It seemed like the perfect entertainment for a rainy morning in Rotterdam – a ride on a 44 bus southbound through the Maastunnel followed by a northbound stroll through the pedestrian tunnel. The miscalculation arose in not appreciating just how far the 44 bus travels before the first stop after the tunnel exit. The result was an interminable footslog alongside a frenetic dual carriageway on a footway that simply ceased to exist in several places. A waste incinerator, a graveyard for ancient rusting shipping containers and a scrapyard were the best of the diversions enroute. The cycle and pedestrian tunnels share an entrance in the depths of the ventilation tower. Access is via elderly elevators where local cyclists demonstrate their expertise in handling their machines on a moving staircase. Then a short winding staircase leads to the pedestrian tunnel below.
Tunnels are a lifelong source of fascination and back in 2012 I posted here on the subject of tunnel walking along the Monsal Trail in Derbyshire. The dislocating sense of being in an unauthorised or artificially created space is not unpleasurable. Even on train journeys there’s a childlike satisfaction to be had from the sense of passing through a completely alien geology in a protective space. Especially when travelling through the Alps or under the Channel. Walking through the Maastunnel was a solitary experience – I was halfway before meeting the only other traveller. An elderly chap pushing a supermarket trolley laden with paint tins and DIY stuff that he must have somehow manoeuvred successively down an escalator and a winding staircase. The exit on the north bank is again underneath a ventilation tower – opposite is an undistinguished café/bar and an entrance to a public park. It was still raining.
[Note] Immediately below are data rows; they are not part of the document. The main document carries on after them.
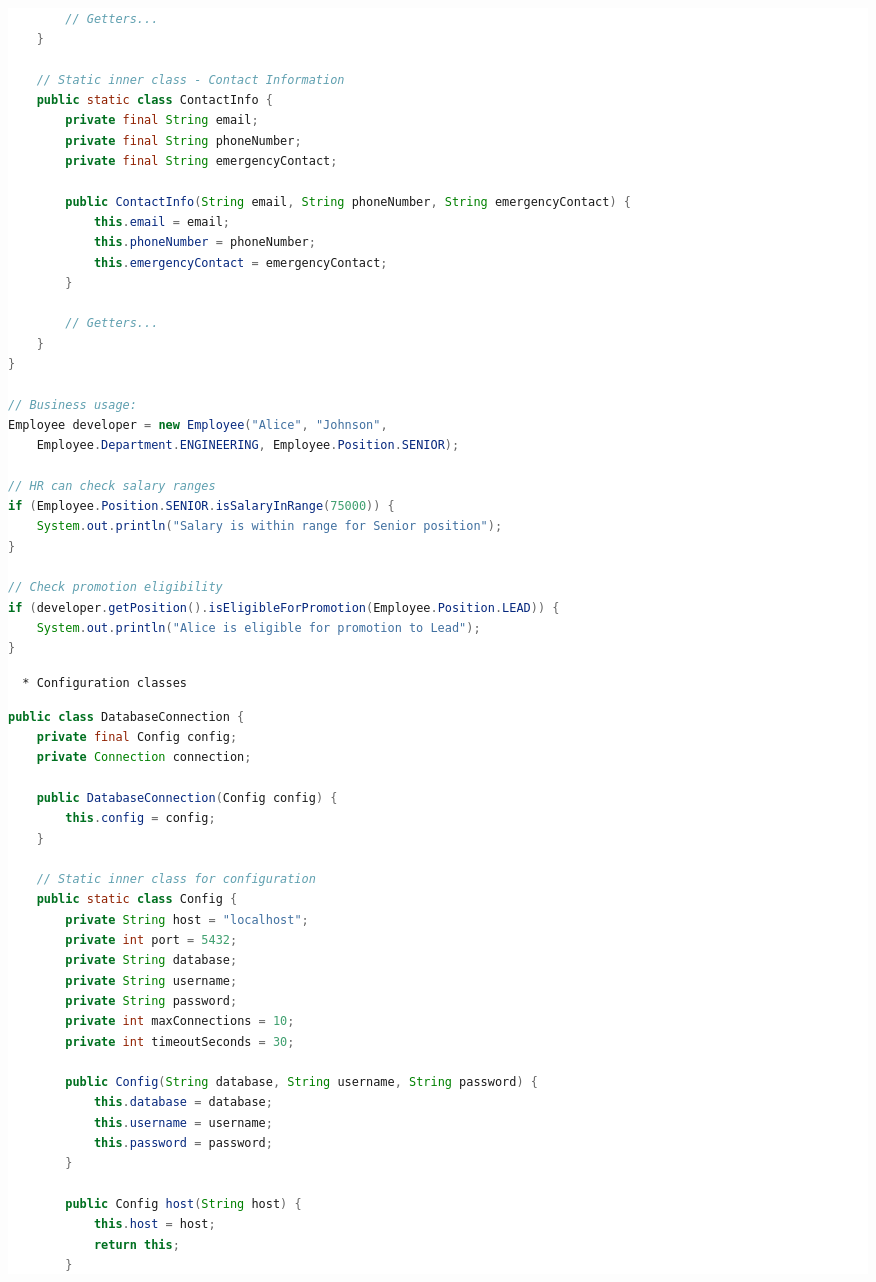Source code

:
 ```java
        // Getters...
    }
    
    // Static inner class - Contact Information  
    public static class ContactInfo {
        private final String email;
        private final String phoneNumber;
        private final String emergencyContact;
        
        public ContactInfo(String email, String phoneNumber, String emergencyContact) {
            this.email = email;
            this.phoneNumber = phoneNumber;
            this.emergencyContact = emergencyContact;
        }
        
        // Getters...
    }
}

// Business usage:
Employee developer = new Employee("Alice", "Johnson", 
    Employee.Department.ENGINEERING, Employee.Position.SENIOR);

// HR can check salary ranges
if (Employee.Position.SENIOR.isSalaryInRange(75000)) {
    System.out.println("Salary is within range for Senior position");
}

// Check promotion eligibility
if (developer.getPosition().isEligibleForPromotion(Employee.Position.LEAD)) {
    System.out.println("Alice is eligible for promotion to Lead");
}
```
      * Configuration classes
```java
public class DatabaseConnection {
    private final Config config;
    private Connection connection;
    
    public DatabaseConnection(Config config) {
        this.config = config;
    }
    
    // Static inner class for configuration
    public static class Config {
        private String host = "localhost";
        private int port = 5432;
        private String database;
        private String username;
        private String password;
        private int maxConnections = 10;
        private int timeoutSeconds = 30;
        
        public Config(String database, String username, String password) {
            this.database = database;
            this.username = username;
            this.password = password;
        }
        
        public Config host(String host) {
            this.host = host;
            return this;
        }
```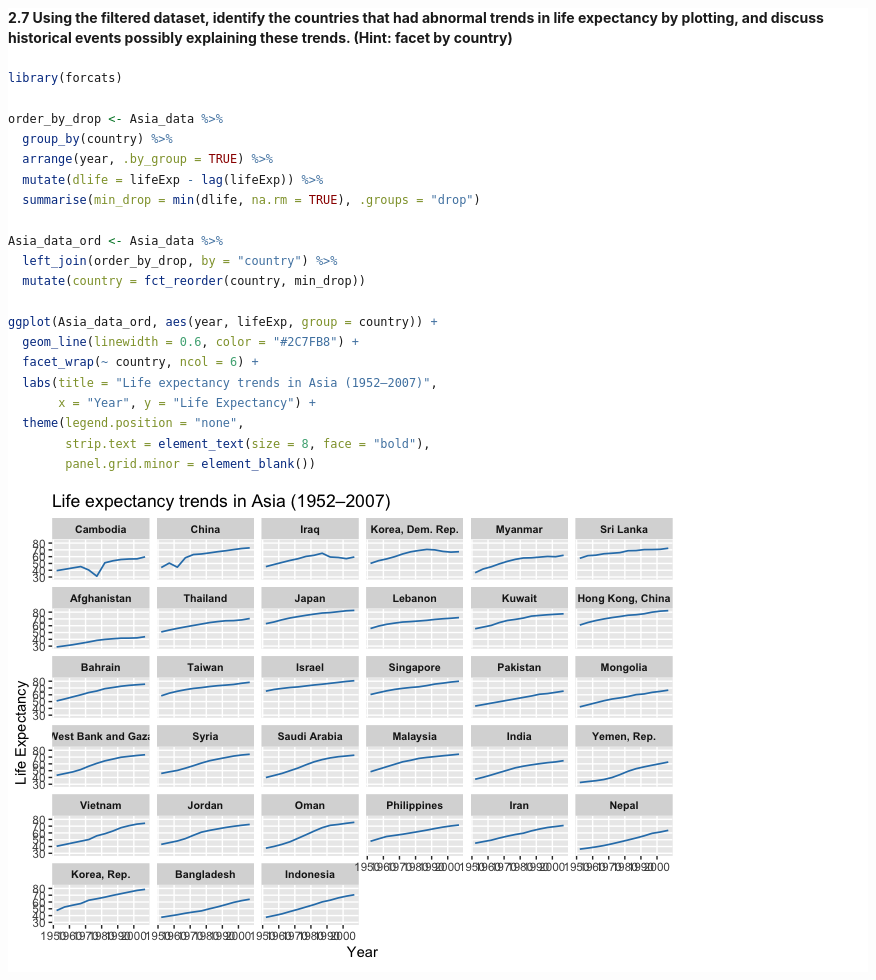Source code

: #### **2.7 Using the filtered dataset, identify the countries that had abnormal trends in life expectancy by plotting, and discuss historical events possibly explaining these trends. (Hint: facet by country)**

``` r
library(forcats)

order_by_drop <- Asia_data %>%
  group_by(country) %>%
  arrange(year, .by_group = TRUE) %>%
  mutate(dlife = lifeExp - lag(lifeExp)) %>%
  summarise(min_drop = min(dlife, na.rm = TRUE), .groups = "drop")

Asia_data_ord <- Asia_data %>%
  left_join(order_by_drop, by = "country") %>%
  mutate(country = fct_reorder(country, min_drop)) 

ggplot(Asia_data_ord, aes(year, lifeExp, group = country)) +
  geom_line(linewidth = 0.6, color = "#2C7FB8") +
  facet_wrap(~ country, ncol = 6) +
  labs(title = "Life expectancy trends in Asia (1952–2007)",
       x = "Year", y = "Life Expectancy") +
  theme(legend.position = "none",
        strip.text = element_text(size = 8, face = "bold"),
        panel.grid.minor = element_blank())
```

![](assignment_5_files/figure-commonmark/unnamed-chunk-13-1.png)
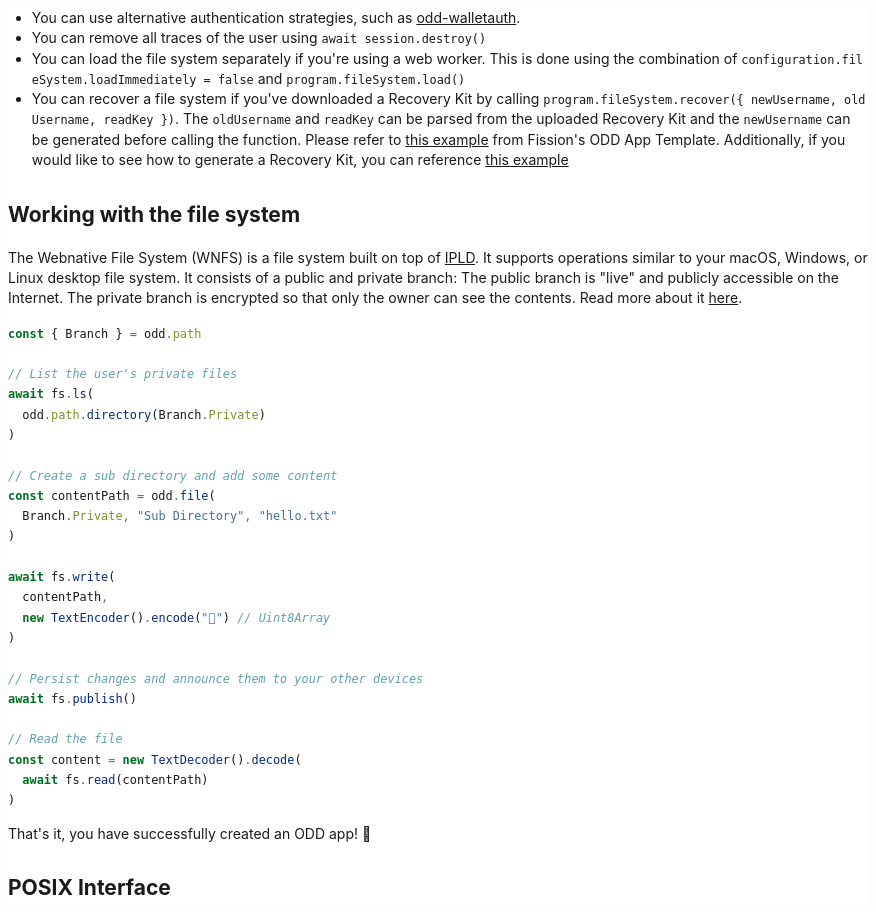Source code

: - You can use alternative authentication strategies, such as [odd-walletauth](https://github.com/oddsdk/odd-walletauth).
- You can remove all traces of the user using `await session.destroy()`
- You can load the file system separately if you're using a web worker. This is done using the combination of `configuration.fileSystem.loadImmediately = false` and `program.fileSystem.load()`
- You can recover a file system if you've downloaded a Recovery Kit by calling `program.fileSystem.recover({ newUsername, oldUsername, readKey })`. The `oldUsername` and `readKey` can be parsed from the uploaded Recovery Kit and the `newUsername` can be generated before calling the function. Please refer to [this example](https://github.com/oddsdk/odd-app-template/blob/5498e7062a4578028b8b55d2ac4c611bd5daab85/src/components/auth/recover/HasRecoveryKit.svelte#L49) from Fission's ODD App Template. Additionally, if you would like to see how to generate a Recovery Kit, you can reference [this example](https://github.com/oddsdk/odd-app-template/blob/main/src/lib/account-settings.ts#L186)


## Working with the file system

The Webnative File System (WNFS) is a file system built on top of [IPLD](https://ipld.io/). It supports operations similar to your macOS, Windows, or Linux desktop file system. It consists of a public and private branch: The public branch is "live" and publicly accessible on the Internet. The private branch is encrypted so that only the owner can see the contents. Read more about it [here](https://github.com/wnfs-wg).

```ts
const { Branch } = odd.path

// List the user's private files
await fs.ls(
  odd.path.directory(Branch.Private)
)

// Create a sub directory and add some content
const contentPath = odd.file(
  Branch.Private, "Sub Directory", "hello.txt"
)

await fs.write(
  contentPath,
  new TextEncoder().encode("👋") // Uint8Array
)

// Persist changes and announce them to your other devices
await fs.publish()

// Read the file
const content = new TextDecoder().decode(
  await fs.read(contentPath)
)
```

That's it, you have successfully created an ODD app! 🚀


## POSIX Interface
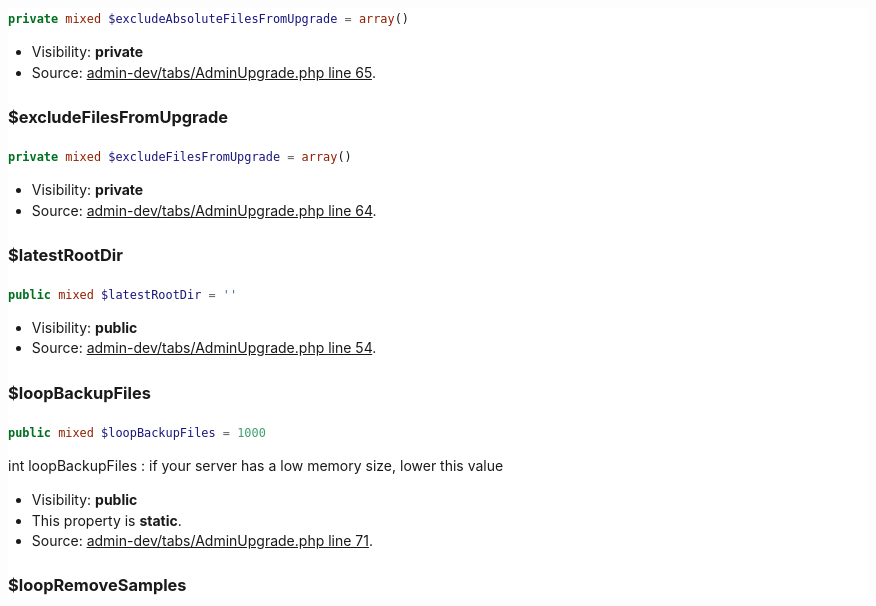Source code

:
 ```php
private mixed $excludeAbsoluteFilesFromUpgrade = array()
```





* Visibility: **private**
* Source: [admin-dev/tabs/AdminUpgrade.php line 65](https://github.com/PrestaShop/PrestaShop/blob/1.5.0.1/admin-dev/tabs/AdminUpgrade.php#L65).


### <a name="property-$excludeFilesFromUpgrade"></a>$excludeFilesFromUpgrade

```php
private mixed $excludeFilesFromUpgrade = array()
```





* Visibility: **private**
* Source: [admin-dev/tabs/AdminUpgrade.php line 64](https://github.com/PrestaShop/PrestaShop/blob/1.5.0.1/admin-dev/tabs/AdminUpgrade.php#L64).


### <a name="property-$latestRootDir"></a>$latestRootDir

```php
public mixed $latestRootDir = ''
```





* Visibility: **public**
* Source: [admin-dev/tabs/AdminUpgrade.php line 54](https://github.com/PrestaShop/PrestaShop/blob/1.5.0.1/admin-dev/tabs/AdminUpgrade.php#L54).


### <a name="property-$loopBackupFiles"></a>$loopBackupFiles

```php
public mixed $loopBackupFiles = 1000
```

int loopBackupFiles : if your server has a low memory size, lower this value



* Visibility: **public**
* This property is **static**.
* Source: [admin-dev/tabs/AdminUpgrade.php line 71](https://github.com/PrestaShop/PrestaShop/blob/1.5.0.1/admin-dev/tabs/AdminUpgrade.php#L71).


### <a name="property-$loopRemoveSamples"></a>$loopRemoveSamples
Work on the Maastunnel began in 1937 – it was to be the first vehicle tunnel in the Netherlands when completed in 1942. It was built by submerging prefabricated tunnel sections into trenches in the riverbed. By the time it opened the city was under Nazi occupation and there was no official opening ceremony. The austere institutional tiled finish and absence of decoration is typical of a wartime economy. In 1944 the German authorities primed the tunnel with high explosives so they could destroy it as a parting gift but happily they failed to do so. The tunnel remains a vital traffic artery and is well used by cyclists if not by pedestrians.